Когда немцы зажигали деревню, люди побежали в топь. Немцы подошли к его хате, а он вышел со двора с вилами. Навстречу ему немец с соломой – поджигать. Он его ударил в живот вилами. Другие немцы его схватили Он минут пятнадцать кричал: "Ратуйте!" Они ломали ему руки и сломали в костях, а потом застрелили его из нагана в ухо. И дом спалили…"
Моя следующая дневниковая запись, несмотря на ее несколько юмористический тон, в сущности, как мне сейчас кажется, не столько о мимоходом попавших мне на карандаш странностях чьей-то любви, сколько о куда более серьезном – о той лишней чарке, из-за которой на войне, случалось, зазря гибли.
Впоследствии я написал об этом одну жестокую и, как мне кажется, бескомпромиссную главу в романе "Солдатами не рождаются", в которой идет речь о гибели людей.

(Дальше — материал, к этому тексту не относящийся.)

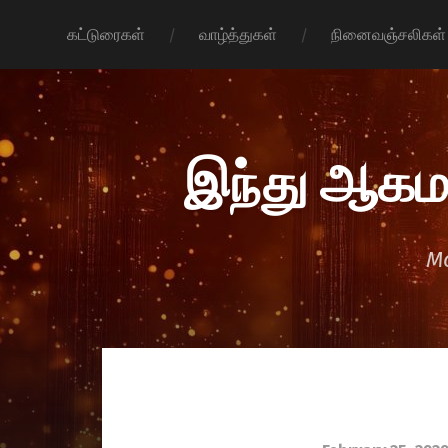
கட்டுரைகள்
வாழ்த்துகள்
நினைவஞ்சலிகள்
இந்து ஆகம
Mo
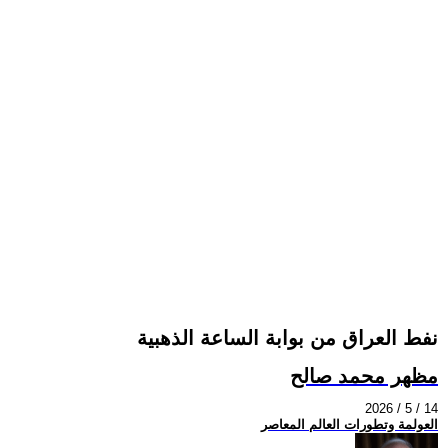
نفط العراق من بوابة الساعة الذهبية
مظهر محمد صالح
2026 / 5 / 14
العولمة وتطورات العالم المعاصر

В дневниковой записи этой бескомпромиссности не хватает, может быть, оттого, что нам свойственно задним числом юмористически относиться к происшествиям, после которых все, слава богу, остались живы-здоровы. Случись тогда все по-другому, наверно, был бы другим и тон моей записи.
…С Оренбургом мы ездили порознь: он в одни части, я в другие. Он в этот день оставался в частях Батова, а я поехал рядом, к соседям, в одну из дивизий, захвативших плацдарм и воевавших на той, западной, стороне реки Сож.